→ Instructions for the task: Please write out, exactly as they appear, the line containing "ring dip: (683, 157)" and every line after it to the end of the records, and nothing more.
Top of Source data
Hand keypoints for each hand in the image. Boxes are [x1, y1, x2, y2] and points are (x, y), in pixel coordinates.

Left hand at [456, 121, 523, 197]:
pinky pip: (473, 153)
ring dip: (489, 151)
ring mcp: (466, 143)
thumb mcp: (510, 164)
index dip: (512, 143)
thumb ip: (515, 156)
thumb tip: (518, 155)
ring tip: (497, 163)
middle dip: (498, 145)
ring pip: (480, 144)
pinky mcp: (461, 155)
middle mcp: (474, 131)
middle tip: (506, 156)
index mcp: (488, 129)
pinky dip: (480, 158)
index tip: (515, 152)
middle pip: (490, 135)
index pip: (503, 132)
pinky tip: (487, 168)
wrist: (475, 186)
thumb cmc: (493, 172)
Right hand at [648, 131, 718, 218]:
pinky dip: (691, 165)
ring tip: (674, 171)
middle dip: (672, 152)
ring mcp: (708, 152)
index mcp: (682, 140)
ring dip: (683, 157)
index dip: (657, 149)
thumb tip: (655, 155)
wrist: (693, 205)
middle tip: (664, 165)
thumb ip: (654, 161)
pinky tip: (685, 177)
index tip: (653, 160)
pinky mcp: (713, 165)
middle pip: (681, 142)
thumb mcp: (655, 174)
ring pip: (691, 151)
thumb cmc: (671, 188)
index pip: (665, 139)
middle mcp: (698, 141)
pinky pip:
Bottom of Source data
→ Problem solution:
ring dip: (683, 157)
index dip: (657, 149)
thumb tip: (655, 155)
wrist: (693, 205)
middle tip: (664, 165)
thumb ip: (654, 161)
pinky tip: (685, 177)
index tip: (653, 160)
pinky mcp: (713, 165)
middle pip: (681, 142)
thumb mcp: (655, 174)
ring pip: (691, 151)
thumb cmc: (671, 188)
index pip: (665, 139)
middle mcp: (698, 141)
pinky pip:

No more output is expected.